IRAK TÜRKLERİ KÜLTÜR ve YARDIMLAŞMA DERNEĞİ GENEL MERKEZİ İSTANBUL
DÜNYA KADINLAR GÜNÜ BASIN BİLDİRİSİ
8 MART 2011
Kadın haklarına ve sorunlarına dikkat çekildiği bu önemli günde, tüm dünya kadınlarının sevinçlerini ve sıkıntılarını birlikte yaşıyor ve paylaşıyoruz. Çocuklarını yetiştiren, eğiten, bilgi ve birikimini paylaşan kadınlarımızın Toplumun temel yapısını şekillendirdiğini asla unutmuyoruz. Bu sebeple toplumlarımızın daha ileri konumda olabilmesi ve çağdaş dünya seviyesine ulaşması için elimizden gelenleri yapmak zorunda olduğumuzun fakındayız. Bu bizim için yalnızca bir temenni değil, aynı zamanda amaçtır.
Irak’ta savaşlarda can veren, sakat kalan, dul kalan, hayata karşı yalnız mücadele etmeye çalışan kadınlar, savaş sonrası farklı sorunlarla yüzleşmek zorunda bırakılmıştır. Etnik ve mezhepsel çatışmalar, istikrarsızlıktan kaynaklı ekonomik sıkıntılar ve bunun getirdiği yoksulluk, Iraklı kadınları dünya seviyesinin çok gerisine itmiştir.
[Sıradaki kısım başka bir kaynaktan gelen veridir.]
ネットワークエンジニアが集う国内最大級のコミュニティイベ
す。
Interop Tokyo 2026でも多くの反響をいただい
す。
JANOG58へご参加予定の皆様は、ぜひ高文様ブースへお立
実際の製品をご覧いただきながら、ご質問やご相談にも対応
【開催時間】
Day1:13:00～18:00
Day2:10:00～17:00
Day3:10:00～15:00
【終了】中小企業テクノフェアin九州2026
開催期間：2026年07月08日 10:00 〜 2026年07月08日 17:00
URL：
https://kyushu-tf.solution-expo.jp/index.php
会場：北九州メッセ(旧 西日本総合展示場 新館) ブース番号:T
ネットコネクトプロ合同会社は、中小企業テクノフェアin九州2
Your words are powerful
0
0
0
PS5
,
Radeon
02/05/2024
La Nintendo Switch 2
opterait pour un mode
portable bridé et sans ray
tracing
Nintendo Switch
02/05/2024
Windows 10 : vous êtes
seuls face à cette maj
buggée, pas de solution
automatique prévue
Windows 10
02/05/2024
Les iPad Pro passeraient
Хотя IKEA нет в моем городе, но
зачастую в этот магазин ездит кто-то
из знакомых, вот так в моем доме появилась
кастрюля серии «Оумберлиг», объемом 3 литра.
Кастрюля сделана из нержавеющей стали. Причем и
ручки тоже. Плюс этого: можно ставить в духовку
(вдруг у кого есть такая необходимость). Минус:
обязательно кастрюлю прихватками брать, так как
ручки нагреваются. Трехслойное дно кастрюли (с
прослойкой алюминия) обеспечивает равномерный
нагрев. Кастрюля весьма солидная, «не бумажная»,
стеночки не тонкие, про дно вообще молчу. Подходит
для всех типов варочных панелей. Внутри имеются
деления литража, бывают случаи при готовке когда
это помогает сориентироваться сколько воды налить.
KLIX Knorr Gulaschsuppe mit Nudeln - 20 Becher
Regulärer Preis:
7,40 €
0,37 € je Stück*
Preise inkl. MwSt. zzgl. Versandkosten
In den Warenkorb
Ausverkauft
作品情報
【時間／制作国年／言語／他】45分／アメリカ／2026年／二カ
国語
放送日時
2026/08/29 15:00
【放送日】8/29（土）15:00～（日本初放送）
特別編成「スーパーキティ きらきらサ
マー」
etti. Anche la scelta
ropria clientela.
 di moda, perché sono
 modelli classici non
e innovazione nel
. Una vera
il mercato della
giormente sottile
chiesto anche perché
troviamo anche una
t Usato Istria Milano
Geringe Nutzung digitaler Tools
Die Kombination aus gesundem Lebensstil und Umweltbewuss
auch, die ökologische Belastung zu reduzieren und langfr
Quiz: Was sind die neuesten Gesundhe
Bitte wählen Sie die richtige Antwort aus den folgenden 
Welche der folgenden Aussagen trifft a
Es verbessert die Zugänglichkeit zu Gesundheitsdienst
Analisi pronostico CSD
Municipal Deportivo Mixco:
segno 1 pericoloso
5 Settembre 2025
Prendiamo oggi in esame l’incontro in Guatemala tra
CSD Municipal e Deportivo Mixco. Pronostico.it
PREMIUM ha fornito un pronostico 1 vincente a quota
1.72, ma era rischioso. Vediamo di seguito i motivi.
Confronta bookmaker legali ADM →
Erkek egemen bakış açısı ise kadınları davranış, giyim, yaşam tarzı açısından baskı altına almaktadır. Kısacası Iraklı kadın özgür değildir.
Özellikle Kerkük yerlisi olmayan etnik grupların şehre sistematik göçü ve göç edenlerin sebep olduğu taciz, adam kaçırma, cinayet ve hırsızlık olaylarının artışı, Türkmen kadınlarının sokağa çıkmasını dahi kısıtlamaktadır.
ABD saldırılarının yaralarını sarmaya çalışan Telaferli kadınlar ise yoksullukla boğuşmaktadır. Dünyanın en büyük ilçesi olan Telafer’i ısrarla il yapmayan Irak hükümeti, işsizliğe ve fakirliğe rağmen yaşamaya çalışan bu insanların ve zor hayat şartları altında ezilen kadınların bu durumundan birinci derecede sorumludur.
Erbil’de Bölgesel Yönetim baskısı altında etnik haklarını alamayan ve kendini serbestçe ifade edemeyen Türkmen kadınının siyasi iradesi kısıtlanmakta ve partizan eylemlerle ikinci plana itilmektedir.
2003’ten bu yana Irak’ta halen şekillendirilmeye çalışılan devlet yönetiminin bir an önce toparlanması, halkı sefalet ve yoksulluktan kurtarması ve gerek yasal düzenlemelerle gerek yaşamsal alanlardaki uygulamalarla kadınlara yönelik düzenlemeler yapılması gerekir. Ayrıca Türkmen bölgelerinde yaşanan etnik ayrımcılığa ve sistemli göçlere bir son verilmeli ve devlet nezdinde müdahale edilmelidir. Aksi takdirde tüm bölge halkında ve özellikle kadınlarda derin yaralar açacak ve daha da olumsuz gelişmeleri kaçınılmaz kılacaktır.
Geçmişte olanlara rağmen geleceğe dair umutlarımızı yitirmiyor, kadınlarımızın yaşayacağı çağdaş, gelişmiş ve güvenli bir hayat diliyor, tüm kadınlarımızın “Kadınlar Günü”nü kutluyoruz.